On Tuesday, the librarian of congress rejected the recommendations of the Copyright Arbitration Royalty Panel, a trio of arbitrators who had proposed that Internet radio stations pay some very steep fees to performers and record labels for the right to broadcast their music. This would have been separate from the payments that those stations -- along with their AM and FM counterparts -- deliver to songwriters. It was a new fee structure altogether, one that ordinary radio stations don't pay. It was also much, much higher than the songwriters' fees -- prohibitively high, in fact.
The librarian's decision follows a loud and popular campaign against the panel's proposal, and while it doesn't conclude the discussion -- the Digital Millennium Copyright Act requires some sort of royalty system to be created, and a final proposal is supposed to be devised within the next 90 days -- it does mean that Net stations everywhere are feeling awfully relieved.
There's a lesson here -- not a new one, but a fact that tends to surprise people when they first probe the strange terrain of intellectual property law and expect to find a rational, well-organized system based on a few simple rules.

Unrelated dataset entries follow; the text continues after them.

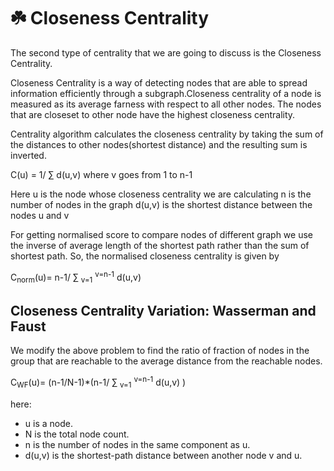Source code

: # :shamrock: Closeness Centrality 
The second type of centrality that we are going to discuss is the Closeness Centrality.

Closeness Centrality is a way of detecting nodes that are able to spread information efficiently through a subgraph.Closeness centrality of a node is measured as its average farness with respect to all other nodes. The nodes that are closeset to other node have the highest closeness centrality.

Centrality algorithm calculates the closeness centrality by taking the sum of the distances to other nodes(shortest distance) and the resulting sum is inverted.

C(u) = 1/ ∑ d(u,v) where v goes from 1 to n-1

Here u is the node whose closeness centrality we are calculating
n is the number of nodes in the graph
d(u,v) is the shortest distance between the nodes u and v

For getting normalised score to compare nodes of different graph we use the inverse of average length of the shortest path rather than the sum of shortest path.
So, the normalised closeness centrality is given by


C<sub>norm</sub>(u)= n-1/ ∑ <sub>v=1</sub> <sup> v=n-1</sup> d(u,v) 


## Closeness Centrality Variation: Wasserman and Faust

We modify the above problem to find the ratio of fraction of nodes in the group that are reachable to the average distance from the reachable nodes.


C<sub>WF</sub>(u)= (n-1/N-1)*(n-1/ ∑ <sub>v=1</sub> <sup> v=n-1</sup> d(u,v) )

here:
- u is a node.
- N is the total node count.
- n is the number of nodes in the same component as u.
- d(u,v) is the shortest-path distance between another node v and u.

Turns out, it doesn't make much sense. In fact, it's downright funky. So Internet radio stations will face a fee that FM broadcasters avoid? That's hardly the oddest nuance to the law. Why is it that you can own the rights to a business strategy, but not a fashion design? And what about that strange wrinkle that lets record companies pay artists far less in royalties -- sometimes none -- from sales made through record clubs? (Yes, these are the same record companies who wailed about artists' rights during the Napster debate.)
The world of intellectual property is a political battlefield not unlike a budget bill, with different interest groups competing for shares of the pie. Some of them win, some of them lose, all of them compromise -- and when the outcome coincides with justice, that's more a matter of luck than design.